======== EXTRACTED TEXT ========

It’s a sweet, hilarious, and thoughtful love story between the son of the President of the United States and the second born Prince of Wales.

Alex Claremont-Diaz, along with his older sister and best friend, are the “White House Trio,” the marketing strategy designed by his mom, President Ellen Claremont (Yes, a WOMAN president). They are America’s version of royalty, and are treated as such with the paparazzi that follows them around, and the rumors written in Us Weekly and People. They get invited to the Royal Wedding overseas, to which Alex is less than enthused about because it means he’ll have to see Prince Henry, his long time rival. It turns out worse than expected, and a confrontation leads to an international scandal.

With re-elections on the horizon, President Claremont issues a fake friendship as a PR stunt in order to do damage control, but Alex unintentionally starts a bigger news story; he falls for the royal prince. They begin a hot and heavy secret relationship, and everything Alex thinks he knows gets blown out of the water and he questions everything: Is it all worth it? How can you do the things you still want to do with everything stacked against you? and What can you do to be remembered in history?

What I liked:

  1. The Romance! I am a hopeless romantic at heart, and while I’m not the biggest fan of “fluff,” this story had equal fluff with steam and humor to this a definite worthwhile story. Alex and Henry had a great relationship and were incredibly easy to like and support as they fight for their love despite all that threatened to tear them apart.
  2. The Theme About The Importance of Family! It was a major theme of the story and was shown in many different ways: Alex and his relationship with his best friend along with his sister, Prince Henry and his sister, Alex’s relationship with his estranged father, Henry and his older brother and mother, his friendship with his BFF Pez (picture a flaming male version of Awkwafina in Crazy Rich Asians) even both of their relationships with their heads of security. One of my favorite scenes was one where President Claremont organizes a family dinner one night, and turns off the “power suit” and just switches personas and becomes just their mom again; it was a warm and really touching scene.
  3. There is a Woman President! A female President who’s a badass in the office, and a badass mom who loves her family on top of it, and still makes time for them. I totally picture her being portrayed by Connie Briton if they ever make this into a movie!

========

DIRECTIONS
(a) Translate this sentence from the book review into Spanish: "It turns out worse than expected, and a confrontation leads to an international scandal."
(b) For each statement, answer yes or no according to the book review, and quote the words that decide it. (i) Alex's mother is the President of the United States. (ii) Alex looks forward to seeing Prince Henry at the Royal Wedding. (iii) The reviewer names a family dinner organized by President Claremont as a favorite scene.
(c) Reproduce word for word the part of the book review that begins at the words "Alex Claremont-Diaz, along" and stops after "an international scandal.".
The data that comes after this text is not needed for any of the work here.

======== DATA EXCERPTS ========

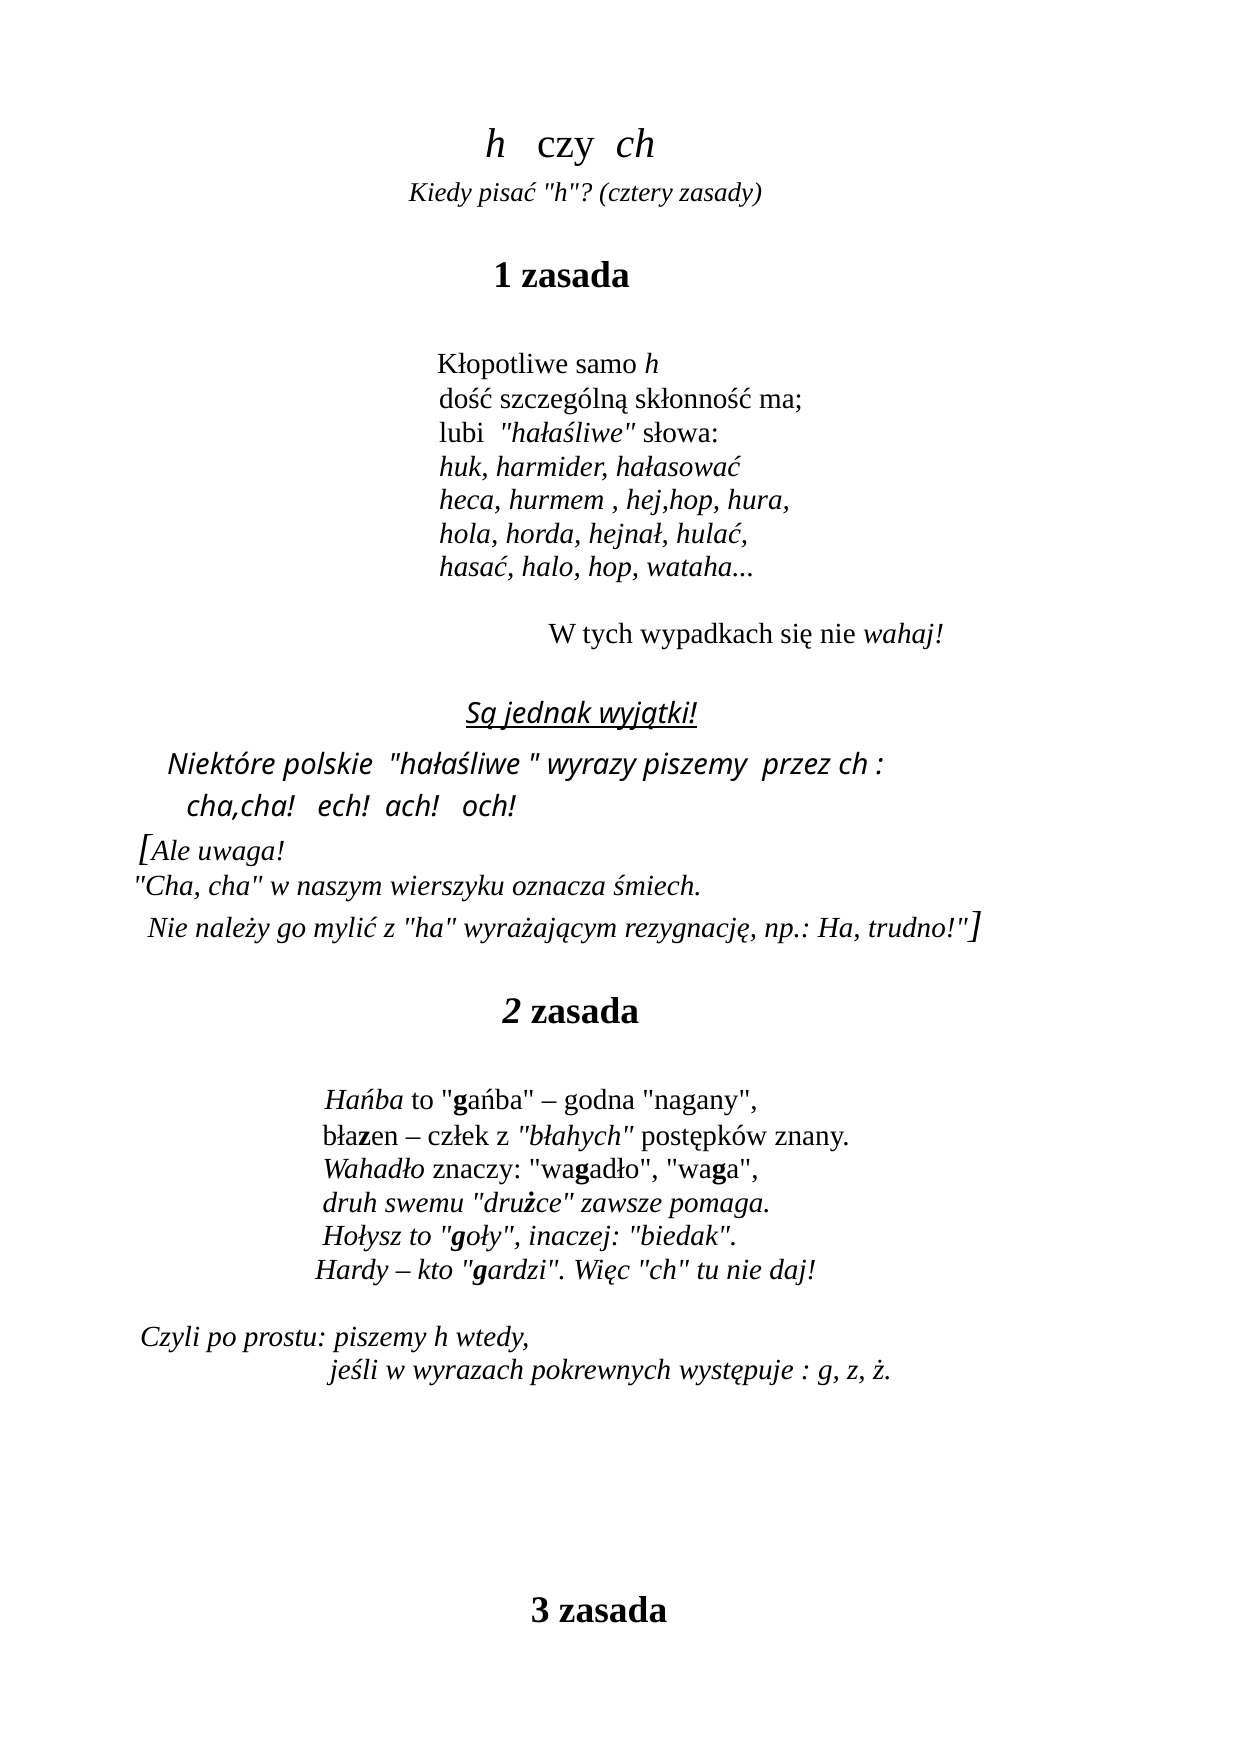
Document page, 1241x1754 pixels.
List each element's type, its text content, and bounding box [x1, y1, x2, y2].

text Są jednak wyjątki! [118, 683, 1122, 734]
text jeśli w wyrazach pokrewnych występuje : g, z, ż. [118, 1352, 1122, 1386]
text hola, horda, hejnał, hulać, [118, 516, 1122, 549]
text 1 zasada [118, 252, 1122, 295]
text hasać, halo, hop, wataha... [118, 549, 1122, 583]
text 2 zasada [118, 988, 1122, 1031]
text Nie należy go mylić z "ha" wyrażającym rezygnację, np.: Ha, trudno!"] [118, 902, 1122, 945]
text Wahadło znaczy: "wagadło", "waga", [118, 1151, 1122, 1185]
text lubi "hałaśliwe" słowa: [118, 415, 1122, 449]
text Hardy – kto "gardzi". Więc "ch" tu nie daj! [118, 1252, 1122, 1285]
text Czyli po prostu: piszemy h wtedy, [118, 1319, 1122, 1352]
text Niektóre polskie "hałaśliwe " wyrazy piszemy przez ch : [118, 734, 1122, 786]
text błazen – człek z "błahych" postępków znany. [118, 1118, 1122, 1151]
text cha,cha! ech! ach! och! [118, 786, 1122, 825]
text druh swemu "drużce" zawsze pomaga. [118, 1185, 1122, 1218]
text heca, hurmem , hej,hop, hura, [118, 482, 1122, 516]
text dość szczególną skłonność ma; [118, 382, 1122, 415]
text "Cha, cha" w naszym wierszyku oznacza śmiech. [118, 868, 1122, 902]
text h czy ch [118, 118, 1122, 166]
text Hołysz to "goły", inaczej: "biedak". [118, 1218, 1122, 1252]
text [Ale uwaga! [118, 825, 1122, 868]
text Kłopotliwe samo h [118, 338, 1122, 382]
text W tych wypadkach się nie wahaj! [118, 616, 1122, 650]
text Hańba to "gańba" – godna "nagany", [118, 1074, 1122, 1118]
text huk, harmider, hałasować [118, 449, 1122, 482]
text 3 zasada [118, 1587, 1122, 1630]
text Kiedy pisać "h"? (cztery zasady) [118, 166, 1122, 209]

========

EXPECTED ANSWERS
(a) Resulta peor de lo esperado, y un enfrentamiento desemboca en un escándalo internacional.

(b)
(i) Yes: "designed by his mom, President Ellen Claremont"
(ii) No: "Alex is less than enthused about because it means he’ll have to see Prince Henry, his long time rival"
(iii) Yes: "One of my favorite scenes was one where President Claremont organizes a family dinner one night"

(c)
Alex Claremont-Diaz, along with his older sister and best friend, are the “White House Trio,” the marketing strategy designed by his mom, President Ellen Claremont (Yes, a WOMAN president). They are America’s version of royalty, and are treated as such with the paparazzi that follows them around, and the rumors written in Us Weekly and People. They get invited to the Royal Wedding overseas, to which Alex is less than enthused about because it means he’ll have to see Prince Henry, his long time rival. It turns out worse than expected, and a confrontation leads to an international scandal.